O narcisismo, frequentemente usado para descrever comportamentos egocêntricos ou manipuladores, vai além dos rótulos populares. Enquanto o transtorno de personalidade narcisista é uma condição rara de saúde mental, os traços narcisistas estão presentes em todas as pessoas em graus variados. Pesquisas recentes têm aprofundado a compreensão sobre suas possíveis origens.
Um levantamento que reuniu dados de mais de 10 mil pessoas, através da análise de 33 estudos anteriores, aponta para uma ligação significativa entre estilos de apego desenvolvidos na infância e o desenvolvimento de características narcisistas na vida adulta — especialmente no que diz respeito ao chamado narcisismo vulnerável.

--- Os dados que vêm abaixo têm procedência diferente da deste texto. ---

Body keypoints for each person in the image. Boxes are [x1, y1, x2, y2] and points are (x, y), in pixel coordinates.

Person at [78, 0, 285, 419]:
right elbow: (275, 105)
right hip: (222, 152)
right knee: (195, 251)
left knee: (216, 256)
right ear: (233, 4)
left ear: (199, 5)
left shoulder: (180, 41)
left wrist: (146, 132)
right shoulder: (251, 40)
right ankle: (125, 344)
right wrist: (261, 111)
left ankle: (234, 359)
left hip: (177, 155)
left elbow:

Diferente do narcisismo grandioso, que costuma envolver comportamentos dominantes e autoconfiança exagerada, o tipo vulnerável é mais discreto, caracterizado por sensibilidade extrema, insegurança e baixa autoestima disfarçada por atitudes defensivas.
O estudo mostrou que esse tipo de narcisismo está frequentemente associado a estilos de apego inseguros, especialmente os conhecidos como apego preocupado e apego medroso. Esses padrões, muitas vezes formados por experiências de negligência, abuso ou inconsistência emocional durante a infância, podem comprometer o modo como o indivíduo se relaciona na vida adulta.
Embora a pesquisa seja correlacional — o que significa que não prova uma causa direta — os cientistas destacam que o ambiente emocional durante os primeiros anos de vida pode ser um fator de risco relevante.
As implicações desse achado são importantes. A promoção de vínculos seguros desde a infância, bem como o acesso a terapias focadas em apego e saúde emocional, podem ser medidas eficazes na prevenção de padrões disfuncionais de personalidade.
Trabalhar a saúde mental de pais e cuidadores, fornecendo apoio e ferramentas para uma criação mais estável, também é visto como passo essencial para romper ciclos de insegurança afetiva que podem ecoar por gerações.